** Opening Information provided block **

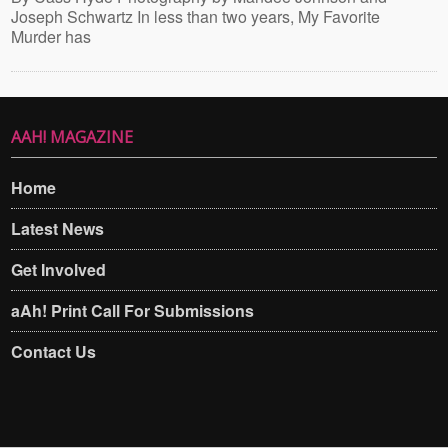
Joseph Schwartz In less than two years, My Favorite
Murder has
AAH! MAGAZINE
Home
Latest News
Get Involved
aAh! Print Call For Submissions
Contact Us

** Closing Information provided block **

§ Task prompt: Copy the text from every item above word for word, leaving out the pictures.

§ Solution:
Joseph Schwartz In less than two years, My Favorite
Murder has
AAH! MAGAZINE
Home
Latest News
Get Involved
aAh! Print Call For Submissions
Contact Us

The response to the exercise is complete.